TSI has been producing air quality monitoring equipment since the 1960s, helping to better understand emissions from a diverse range of sources. AirQualityNews spoke to their product manager, Myles Quigley, about staying ahead of the curve, the challenges of working in different markets and why Google could change the game for air quality data.
What have been some of TSI’s significant milestones over the years?
Our measurements were used by NASA in 1971 when they used our instrumentation on the first Viking mission.
In terms of measuring particulate matter and identifying and characterising what it actually is, the technology we use and deploy in the field has been around a while and is a robust and reliable way of capturing the data, but of course, things have moved on and there’s a need now to measure air quality a much smaller scale.
Institutions want to see what’s going on with their air quality on a nanoscale. That’s an area of research and development that we’ve been involved with over the years.
For example, we’ve brought new technologies to the market that can measure ultrafine particulates so we can now count the number of particles in the air down to seven nanometers.
We’re also able to perform chemical characterisation so we can determine what the chemical composition is of a particulate, which is really important. We can identify what the potential source is and link that back to its source, backed up with scientific data.
There have been instances in the past, such as in Marseille, where one of our instruments was used to detect a cruise ship coming into the port that was still burning its heavy fuel. We were able to detect the increased sulphur and traced it back to that one particular ship.
In the mid-80s we developed and launched respirator kit testing equipment, prior to that it was all done on the qualitiative method where you would ask a series of questions directly. It wasn’t a very effective or scientific method for determining how well these respirators were working. So we brought to the market a quantitative way of doing it, the PortaCount.
This generates a known aerosol and circulates it into the mask to measure if there was any leakage. There is no subjective interpretation.
The technology was adopted by the US and Canadian military and we’ve gone on to do further work with militaries on biohazard detection. It disrupted the market and is now widely used throughout the world.
What products are TSI working on that you are excited about?
We are involved in several pilot studies throughout the world that look at ways to supplement existing air quality networks. We’re trying to investigate how you can put lower cost centres into these networks, and how can that data be used.
We’ve been working with several companies across Asia who are trialling the use of low-cost sensors in both fixed locations and public transport networks.Â We’re also expanding our range of environmental monitors for the fugitive emissions market.Â What we’re seeing is tightening of regulations and local authorities are attaching more and more planning conditions related to air quality and for monitoring to take place. We see more activity in that space and certainly, in construction, there’s a growing demand there.

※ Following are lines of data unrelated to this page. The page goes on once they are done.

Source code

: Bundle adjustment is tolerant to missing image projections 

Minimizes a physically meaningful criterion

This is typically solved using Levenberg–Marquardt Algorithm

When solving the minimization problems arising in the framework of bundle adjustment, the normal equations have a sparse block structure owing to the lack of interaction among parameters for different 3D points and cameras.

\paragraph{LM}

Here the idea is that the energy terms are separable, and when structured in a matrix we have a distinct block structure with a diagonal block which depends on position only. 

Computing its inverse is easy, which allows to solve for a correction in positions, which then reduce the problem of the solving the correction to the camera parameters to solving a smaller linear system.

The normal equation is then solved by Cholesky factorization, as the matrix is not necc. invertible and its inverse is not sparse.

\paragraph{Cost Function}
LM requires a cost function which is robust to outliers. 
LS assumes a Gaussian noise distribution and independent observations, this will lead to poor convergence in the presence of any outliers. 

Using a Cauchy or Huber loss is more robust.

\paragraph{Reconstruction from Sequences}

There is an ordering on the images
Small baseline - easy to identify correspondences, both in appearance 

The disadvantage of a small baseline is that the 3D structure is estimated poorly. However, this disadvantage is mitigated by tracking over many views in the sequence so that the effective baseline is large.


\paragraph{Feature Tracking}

We’ve been working with cities in Mumbai and Delhi for example who are trialling our technology.
We have a project building an MCERT certified aerosol monitor. It’s aimed more at the fugitive emissions market. What we’re seeing is tightening of regulations and local authorities are attaching more and more planning conditions related to air quality and for monitoring to take place. We see more activity in that space and certainly, in construction, there’s a growing demand there.
There is not one universal measurement for air quality. Is this a challenge for you when you work in different markets?Â
Yes, there are many different air quality standards and it’s very challenging to have one instrument that can fit all of the different markets and requirements! In Europe, we have the EU Directives which sets out what the reference measurement standard is and you can demonstrate how your products can measure the data quality that they require.
In Europe and the United States, it works but there is a need to try and supplement these networks elsewhere and make a wider more real-time data network.
Which countries have the most progressive governments on air pollution?
The UK leads the way. London’s ULEZ is really progressive and they are part of the C40 Cities network who share their data with other cities. Also what’s very good is MCERTS, the certification scheme used by the Environment Agency.
It’s a pretty reliable way of demonstrating the performance of environmental monitoring equipment and all our monitors are MCERT certified. For anyone in the industry, that’s the benchmark they want to see.
Is enough known about indoor air pollution?
There is a growing awareness of indoor pollution and we see an increase in enquiries for this type of product.
We have handheld devices for walkthrough surveys so occupational health or industrial hygienists can use these to do point source location. That could even be a printer in the corner of the office. That emits a certain amount of particulates into the air.
What we are seeing with post-built completion checks and the BREAM standard, it’s all about increasing wellbeing inside buildings.
Is it an exciting time to be working in air quality?
Definitely. There’s a huge need to expand monitoring networks and also understanding the data and modelling of that data. Information can easily be disseminated. Different technologies can feed into the whole package with AI and machine learning, we’ll see more in the way of predictive air quality forecasts, like the weather.
There’s a whole thing about hyperlocal monitoring, the idea is to get as many networks as possible into the urban environment and what we’ll see is real-time maps of different pollution forming and what their concentration levels are, with technology that will only improve.
Big players are coming into space like Google, and it won’t be too long before these guys have a way of showing that information in a really easy and concise way for everybody to understand.